For other times, there’s also a “comfort room” with a rocking chair where patients can go “if they’re feeling particularly agitated, to remove themselves from being around a lot of people,” Gettelman said.
Support for families
The Davidson hospital will employ about 160 people, including six psychiatrists and 18 psychotherapists, along with nurses, psychiatric technicians and “peer support specialists” who have received past treatment for mental illness or substance abuse.
All of the psychiatrists are hospitalists who will work only at the Davidson hospital, seven days in a row, with seven days off. They will work closely with therapists, who will also work seven days on and seven off. Nurses and techs will work 12-hour shifts. That staffing model is designed to create teams that foster “clinical consistency, efficiency, communication and collaboration,” Gettelman said.
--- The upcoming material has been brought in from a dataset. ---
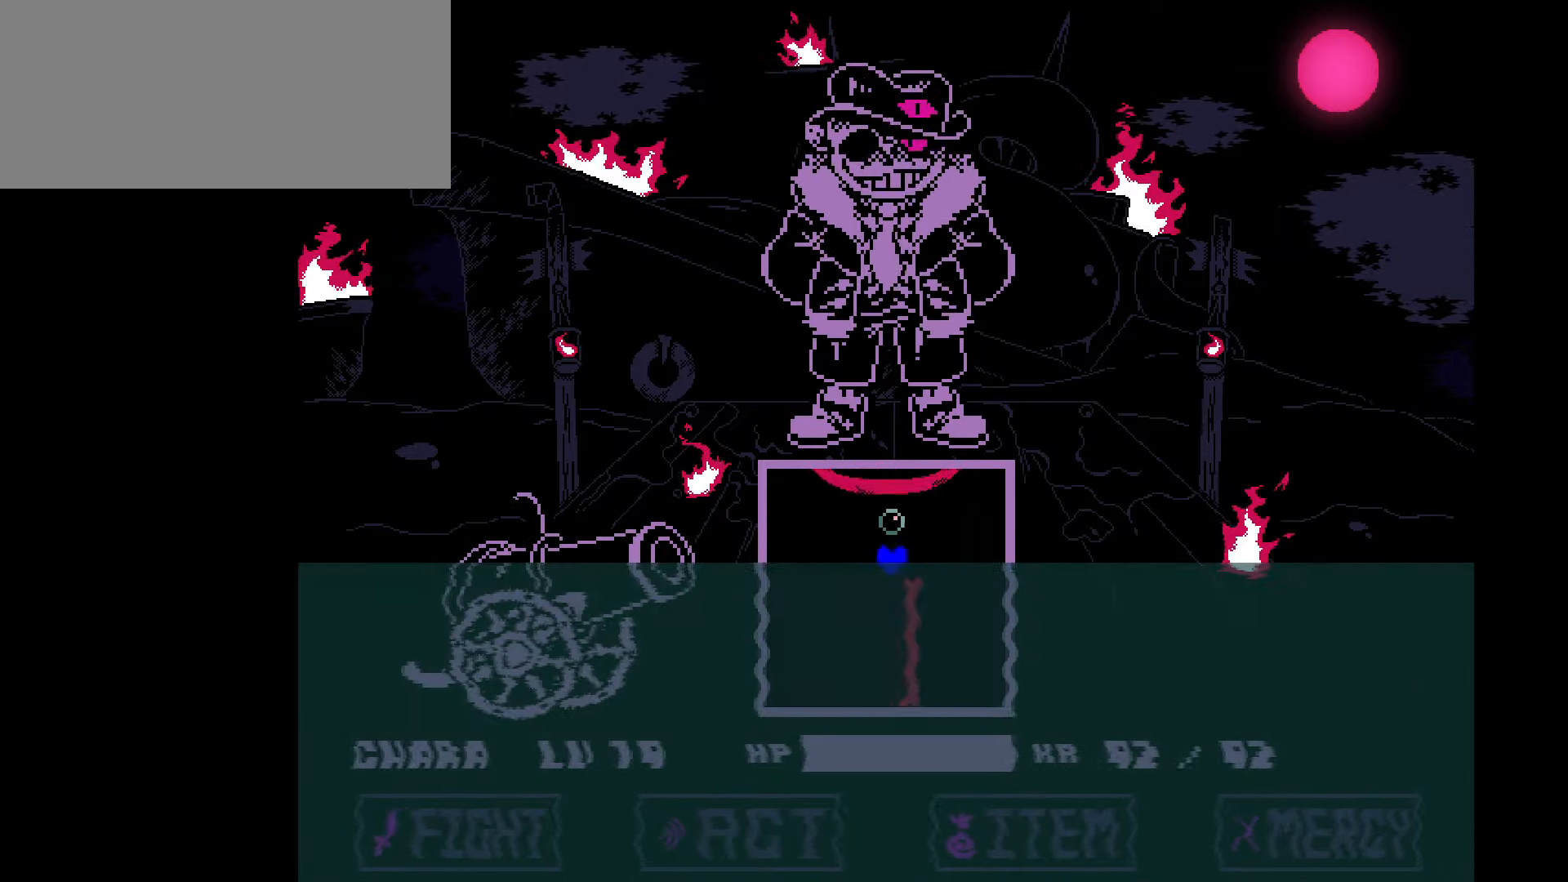
{"keys": ["left"], "events": [[100, "left", "up"], [134, "right", "down"], [301, "right", "up"], [334, "left", "down"]]}
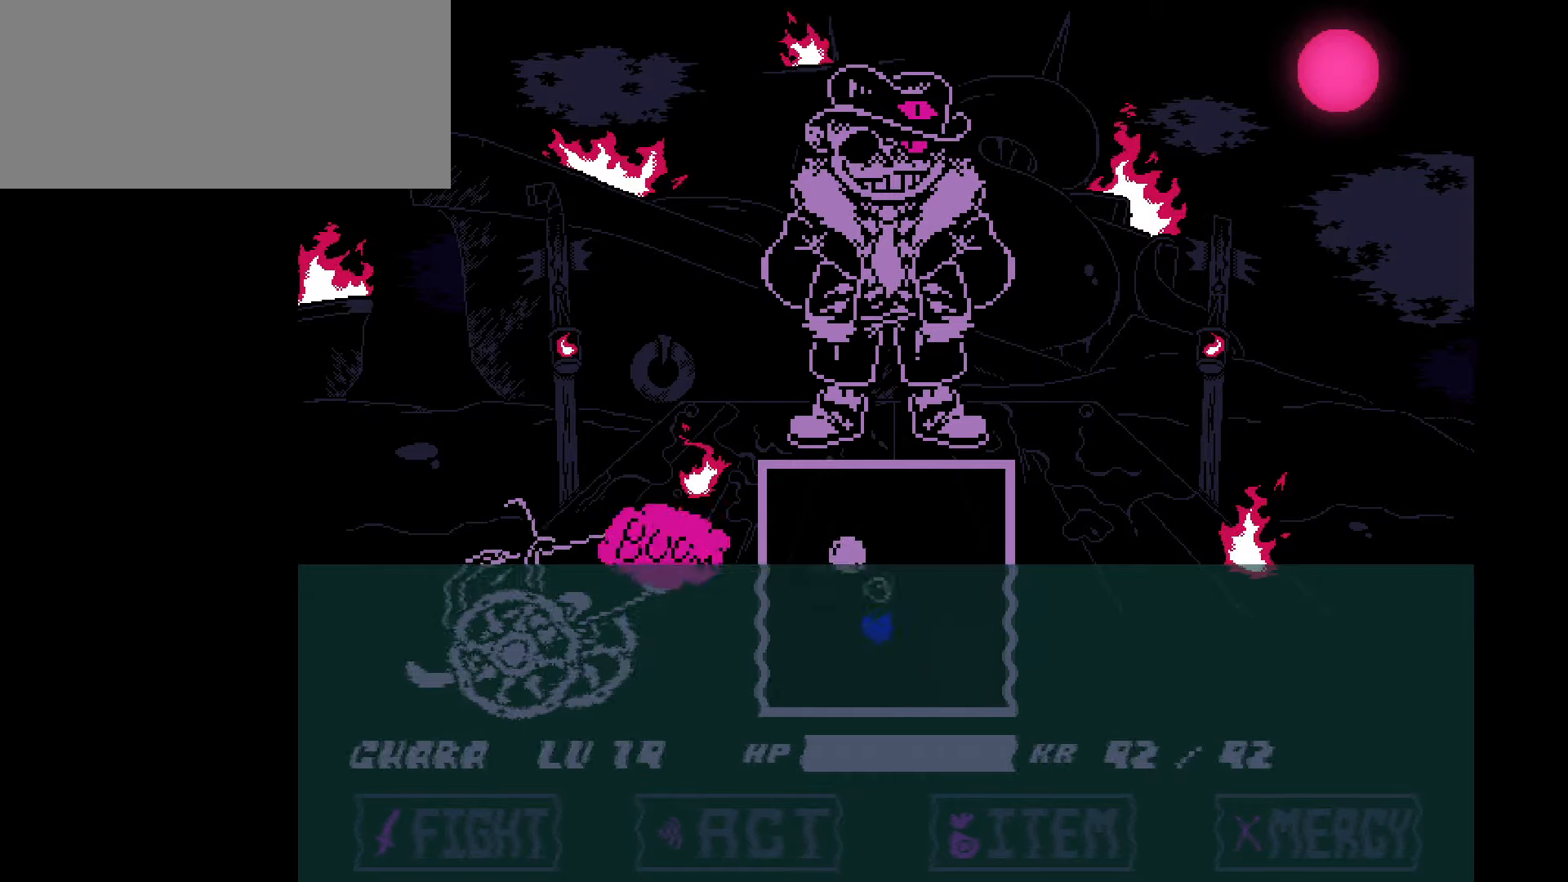
{"keys": ["right", "up"], "events": [[167, "up", "down"], [267, "left", "up"], [300, "right", "down"]]}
In response to feedback from patients and families, Gettelman said the Davidson hospital will also assign a therapist to be available for about 20 minutes before every visitation period to speak to families and friends about what to expect.
“What we’ve heard is how disorienting it is for families if they’ve never experienced it,” he said. “If you want to, joining others and sharing your experience and supporting one another is really helpful.”